I am sixty years old today.  It's 8.20 am as I begin writing - something I have been longing to do for awhile but unwilling to take the time for from something else, whether the priority of my studio, the obligations of my day job (endless grading and prepping), or my own tendency to slip in front of my own way and stop me.  Already today, I have wept for my parents, neither of whom lived to sixty, and lit two yahrzeit candles that now burn on one of my mother's beautiful plates that I usually save for asparagus.  I have read an essay by my dear friend Anne Pierson Wiese (published in the New England Review!) and - of course - her words spoke to me, to today, to my parents and history and love of objects.  I feel Anne's writing inhabiting this writing, and both are so lush with memory that it took a few seconds for me to realize that the birthday candles on my google home page are for me.

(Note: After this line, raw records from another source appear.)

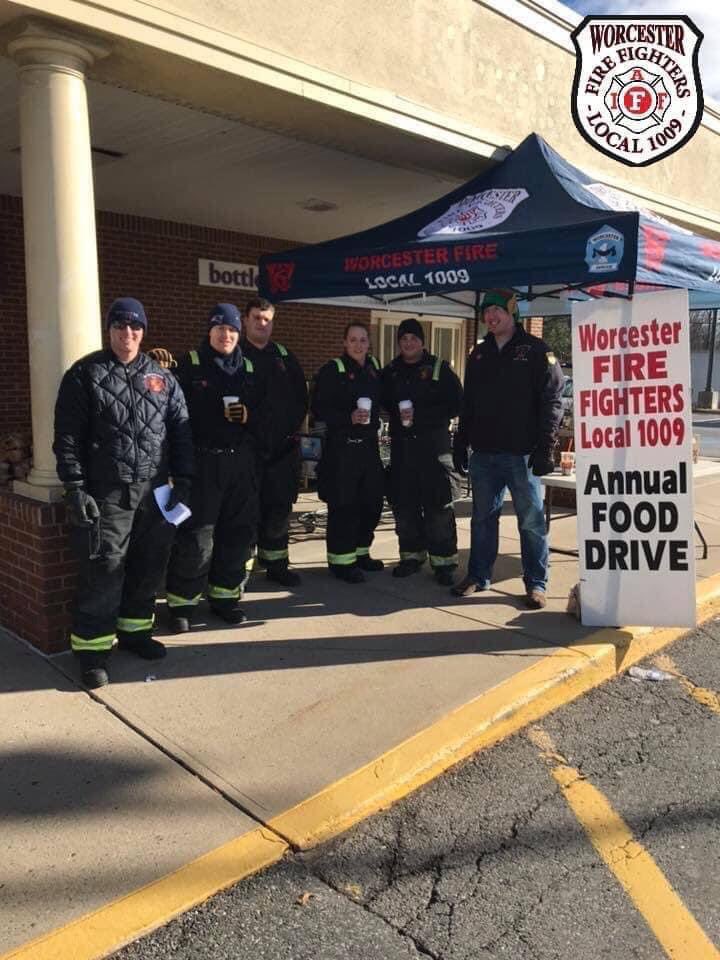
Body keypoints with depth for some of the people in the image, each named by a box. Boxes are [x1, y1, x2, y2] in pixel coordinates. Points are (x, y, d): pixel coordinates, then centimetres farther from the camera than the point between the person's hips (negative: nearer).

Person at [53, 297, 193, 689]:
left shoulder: (162, 377, 11)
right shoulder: (85, 374, 1)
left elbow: (181, 431, 11)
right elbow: (68, 436, -3)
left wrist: (183, 479, 4)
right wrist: (75, 488, -10)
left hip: (155, 492, 4)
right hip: (106, 493, -4)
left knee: (149, 566, 11)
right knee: (103, 570, -2)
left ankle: (135, 629, 30)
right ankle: (92, 646, 11)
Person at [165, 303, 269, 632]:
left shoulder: (249, 369, 15)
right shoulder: (190, 365, 0)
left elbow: (263, 413, 16)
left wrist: (249, 415, -3)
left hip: (242, 461, 5)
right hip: (203, 461, -5)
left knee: (239, 532, 9)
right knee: (196, 536, -3)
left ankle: (225, 595, 24)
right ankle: (182, 602, 11)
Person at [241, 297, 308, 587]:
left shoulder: (284, 356, 14)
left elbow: (301, 395, 15)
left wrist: (293, 426, 5)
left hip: (283, 446, 4)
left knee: (280, 507, 7)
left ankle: (276, 563, 18)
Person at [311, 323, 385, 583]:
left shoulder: (374, 368, 11)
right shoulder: (332, 370, -7)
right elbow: (318, 408, -11)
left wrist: (373, 421, 9)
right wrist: (349, 418, -21)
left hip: (369, 445, 6)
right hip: (342, 447, -6)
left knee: (373, 502, 10)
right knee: (343, 505, -4)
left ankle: (361, 552, 27)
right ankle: (341, 560, 8)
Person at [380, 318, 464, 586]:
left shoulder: (439, 368, 2)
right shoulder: (391, 371, 13)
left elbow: (456, 405, -4)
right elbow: (385, 402, 24)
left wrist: (420, 415, -12)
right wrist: (397, 415, 3)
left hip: (434, 444, -4)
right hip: (402, 445, 4)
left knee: (438, 506, -5)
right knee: (404, 504, 6)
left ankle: (443, 561, 2)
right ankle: (412, 555, 20)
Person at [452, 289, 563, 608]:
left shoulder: (537, 351, -3)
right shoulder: (479, 354, 15)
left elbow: (552, 400, -8)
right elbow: (468, 403, 18)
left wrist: (545, 448, -14)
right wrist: (461, 443, 12)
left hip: (522, 453, -5)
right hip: (483, 452, 5)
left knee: (531, 519, 3)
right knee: (483, 517, 12)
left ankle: (536, 583, 12)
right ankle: (478, 576, 24)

When I clicked, I was reminded that I share a birthday with Eric Clapton and gained a new connection:  it is Spiritual Baptist/Shouter Liberation Day.  I don't know what that is, but have decided not to find out so I can keep my amusement to myself.  I may have to shout at some point before midnight.

I have also attended to the mundane, like wrestling with Rosie and a baby wipe to clean her rear end.  She's very round and needs help.  I'm usually left bleeding, and today is no exception.

I planned to see the Whitney Biennial and visit select Chelsea galleries today, things I routinely miss.  But I changed my mind, opting to stay closer to myself in my sunny Brooklyn home, where I can allow this writing to be important enough, work in my studio, and read exactly what I want before celebrating with family.  (And grade the last three student outlines, also closer to myself than the Biennial.)

Aging is extraordinary. My thinking and feeling have slipped in ways I don't appreciate.  It's harder to allocate time, knowing my life is more than half done.  It has crystallized how hard I had to work to grow myself up in my 20s and 30s and even 40s - because of their deaths and the nature of their lives and gene pool - and that that effort eclipsed other kinds of growth.  Today, at sixty, my life is where I would have wished it at forty or forty-five.  But then I was married, graduating college (again), living in the white suburbs of Boston.  Somehow, I left at forty-six and rebuilt in NYC, where I started.

I live two blocks from an apartment my father lived in in the late 1930s and short distances from other Brooklyn homes my parents occupied as children and newlyweds.  I didn't know any of this until after I bought my apartment in 2008; my parents died before my questions arose.  As the keeper of the "family boxes" for my brothers and me, I found my mother's high school yearbook shortly after moving in.  Reading "Bedford Avenue" on the cover, I was stunned that my running route goes by James Madison High.  My father went to Erasmus (which I knew), and I live between the two.  This bird-like migration is a comfort; having been drawn home gives sense and meaning to a life that is both very rich and still in search-mode.

Turning sixty has occupied me for weeks now, and I didn't realize until this morning's tears and candle-lighting that I have left my parents behind, again.